The US imposed sanctions against more Iranian companies and individuals despite the interim nuclear deal cut in November 24, 2013, between Tehran and the six major world powers. The US Treasury Department said on Friday that the sanctions have targeted shipping firms, oil companies, airlines and six Iranian banks.
On November 24, Iran and the world powers sealed a six-month Joint Plan of Action to lay the groundwork for the full resolution of the West’s decade-old dispute with Iran over its nuclear energy program. In exchange for Tehran’s confidence-building bid to limit certain aspects of its nuclear activities, the Sextet of world powers agreed to lift some of the existing sanctions against Tehran and continue talks with the country to settle all problems between the two sides.
Earlier today, Iranian Foreign Ministry Spokeswoman Marziyeh Afkham also condemned the US new sanctions, and said they are against the Geneva agreement inked by Tehran and the world powers, including the US, in November.
“This move fully runs counter to the trend of the settlement of the nuclear issue,” Afkham said in a statement.
She said that Iran dismisses any unilateral interpretation of the Geneva deal by the US and “strongly believes that the imposed sanctions are against the US undertakings based on the Geneva agreement”.

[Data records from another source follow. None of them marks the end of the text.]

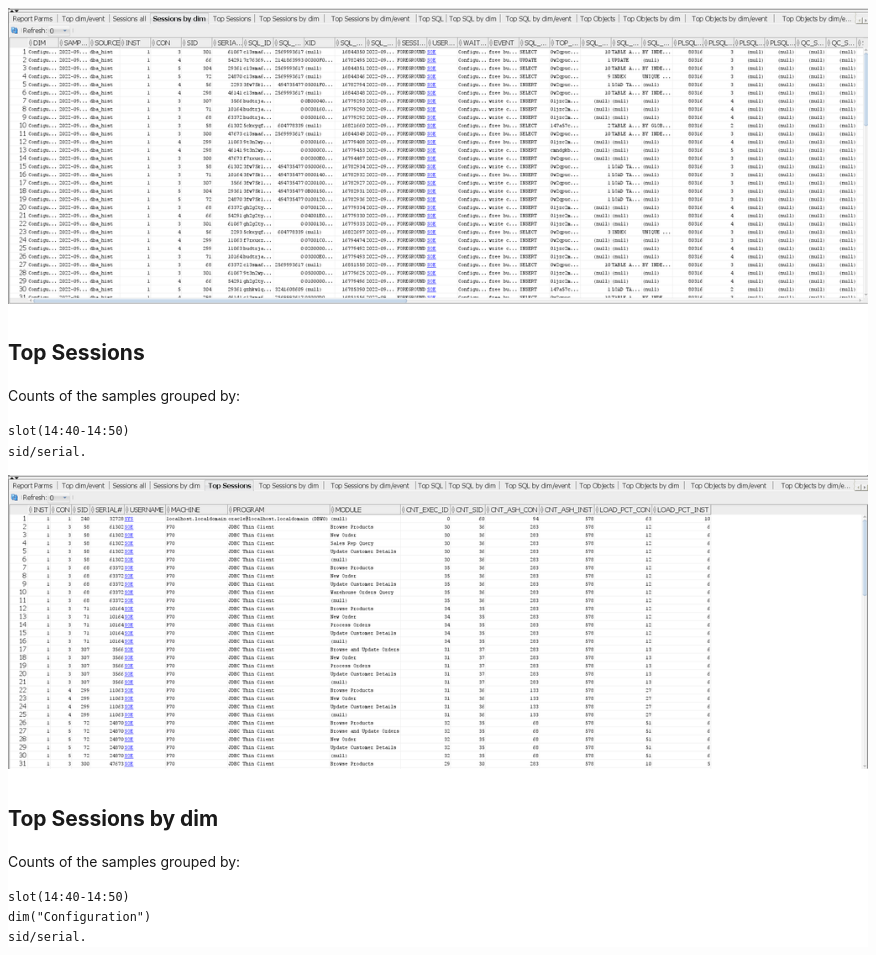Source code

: ![child](img/Masked-Devops-SessionHistory/2022-09-25.child.SessionByDim.png)

## Top Sessions
Counts of the samples grouped by: 

    slot(14:40-14:50)
    sid/serial.

![child](img/Masked-Devops-SessionHistory/2022-09-25.child.TopSessions.png)

## Top Sessions by dim
Counts of the samples grouped by: 

    slot(14:40-14:50)
    dim("Configuration")
    sid/serial.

Stressing that the new sanctions will leave negative and unconstructive impacts on the trend of the nuclear talks between Iran and the G5+1, Afkham said, “Such measures question specially the seriousness, honesty and good will of the US and other parties to the negotiations with the Islamic Republic of Iran and bring uncertainty and doubt in their commitment to any possible final agreement which should certainly guarantee the removal of all illegal and illegitimate sanctions against the Islamic Republic of Iran.”
She said that while Iran has taken confidence-building measures reflected in numerous reports of the International Atomic Energy Agency (IAEA), Tehran expects similar moves by the US and other G5+1 members and reserves its right to adopt reciprocal measures.
“The US and other members of the G5+1 which have kept mum on these explicit violations of the Geneva agreement are responsible for the consequences of this trend,” Afkham said.
“The era of using the inefficient tactic of pressure and negation is over and it is the time for the US to seriously and explicitly adopt a stable realistic approach to Iran’s peaceful nuclear program and show a steady practical attitude accordingly,” she added.